Telles étaient les anciennes formes, si différentes de celles d’aujourd’hui et dans lesquelles tout homme impartial ne pourra s’empêcher de reconnaître une liberté bien plus grande que celle que la révolution nous a donnée, du moins quant au choix de nos magistrats municipaux. Ces charges de courte durée et plus onéreuses que profitables à ceux qui on étaient revêtus, étaient néanmoins vivement désirées à cause de l’honorifique qui y était attaché. Aussi, voyait-on l’esprit public se manifester avec bien plus de patriotisme et d’éclat, à l’époque annuelle des élections, et de nobles rivalités se disputer la gloire de faire le bien du pays pendant la durée de leur pouvoir.
En 1674, Toussaint de Forbin , alors évêque de Marseille, connu depuis sous le nom de cardinal de Janson, fut nommé ambassadeur extraordinaire à la diète de Pologne, réunie pour l’élection d’un roi, et parvint, l’année suivante, à faire nommer, dans l’intérêt de la France, le grand Sobieski. De retour à Versailles, pour rendre compte de sa mission, Louis XIV lui dit:
– Mais où en avez-vous tant appris ?
– Sire, répondit l’habile négociateur, c’est en parcourant, la nuit, les rues d’Aix une lanterne à la main, pour faire les procureurs du pays, tandis que j’étais évêque de Digne. Il est vrai que, dans ce temps-là , il y avait plus d’intrigues qu’il n’y en a eu depuis, témoin l’anecdote que nous avons rapportée plus haut.
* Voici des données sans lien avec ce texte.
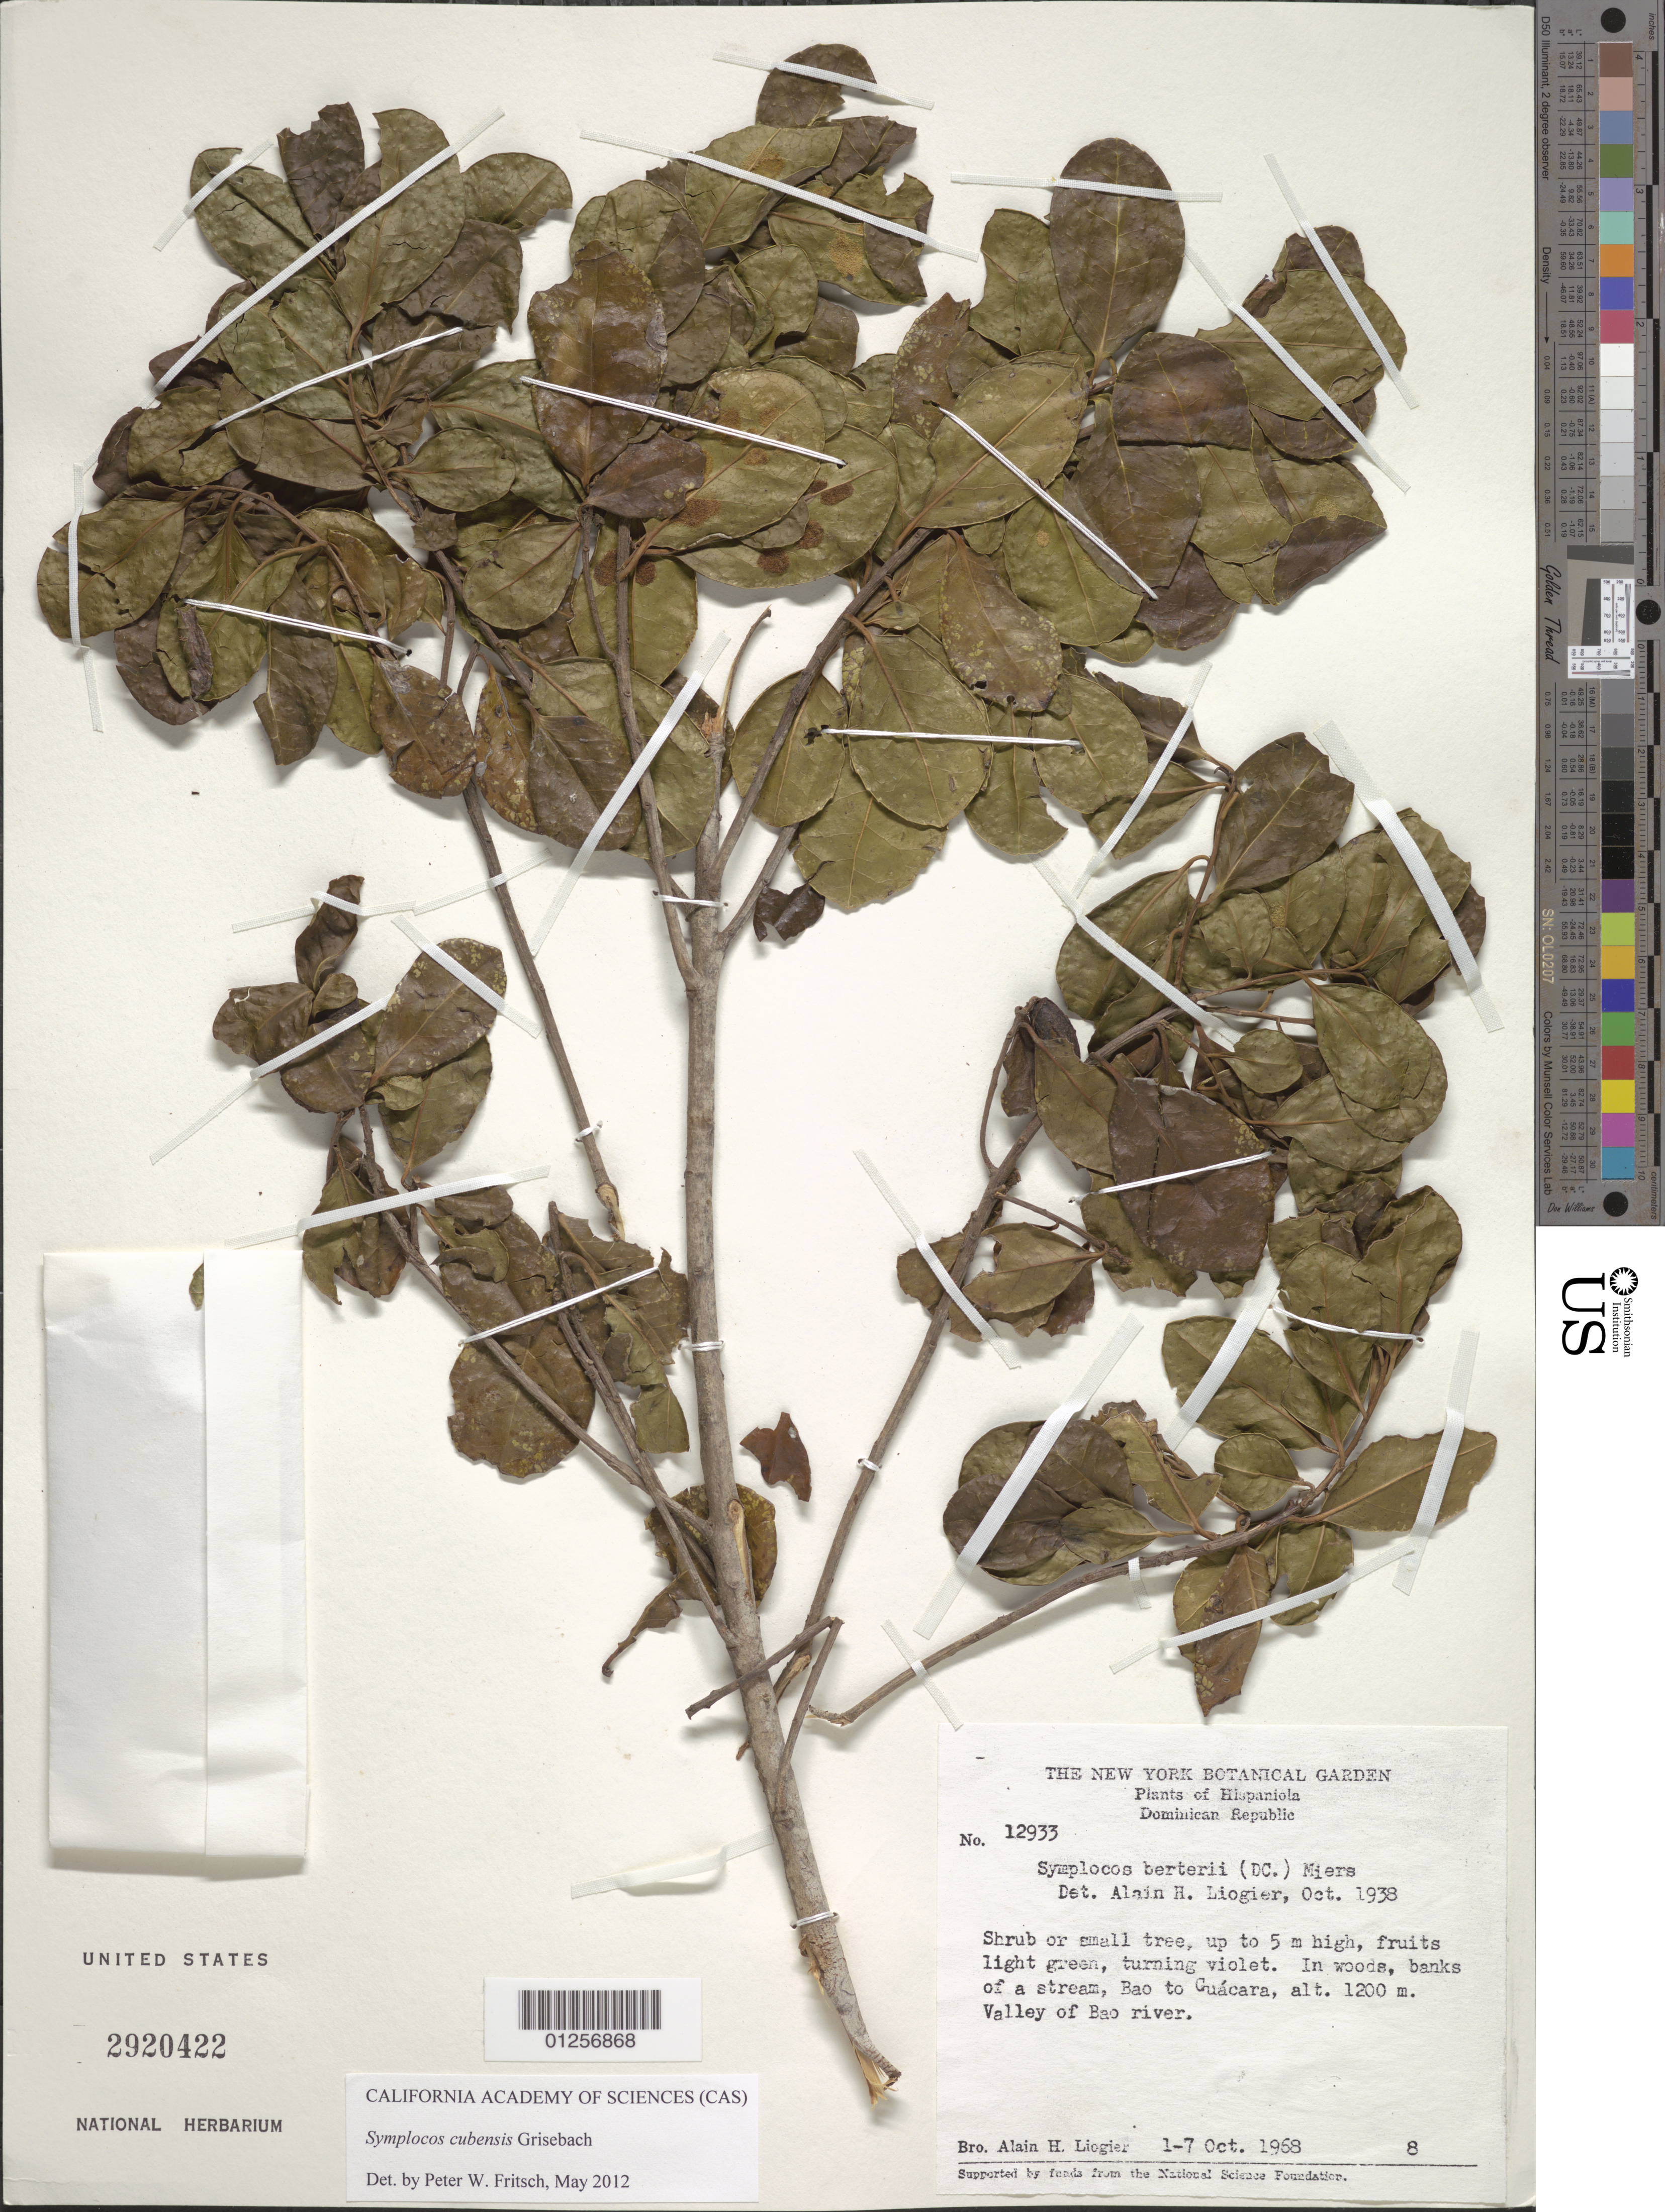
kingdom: Plantae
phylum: Tracheophyta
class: Magnoliopsida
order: Ericales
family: Symplocaceae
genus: Symplocos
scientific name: Symplocos cubensis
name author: Griseb.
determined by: Fritsch, Peter W.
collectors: A. H. Liogier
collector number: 12933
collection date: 1968-10-01/1968-10-07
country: Dominican Republic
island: Hispaniola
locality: Valley of Bao River. Bao to Guácara.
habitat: In woods, banks of a stream.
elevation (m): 1200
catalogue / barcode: US 2920422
Autres temps, autres mœurs.
C’était le premier janvier qu’avait lieu, avant la révolution l’installation de MM. les consuls et assesseur d’Aix. Ces messieurs, au nombre de quatre (trois consuls et un assesseur, homme de robe, qui avait rang et séance entre le premier et le second consul) étaient entre eux égaux en droits et en honneurs. Nous avons dit qu’ils joignaient à leur titre celui de procureurs-nés des gens des trois Etats du pays de Provence, ou tout simplement de procureurs du pays, par abréviation, et qu’en cette dernière qualité, ils étaient les administrateurs-nés de la province, élus librement par le conseil de ville d’Aix.
Le 1er janvier donc, à huit heures du matin, les anciens consuls et assesseur, dont les fonctions devaient expirer le même jour, se réunissaient avec le juge royal à l’Hôtel-de-Ville. Ils en sortaient immédiatement, précédés de la garde, des fourriers des trompettes et des capitaines de quartier, et suivis du trésorier, des greffiers et de l’agent de la ville. Ils se rendaient chez le troisième consul élu, où se trouvaient rassemblés les parents et les amis de celui-ci , et où étaient prépares du café, du chocolat et des vins. Le cortège se remettait en marche au bout de quelques minutes et conduisait ce troisième consul élu à l’Hôtel-de-Ville.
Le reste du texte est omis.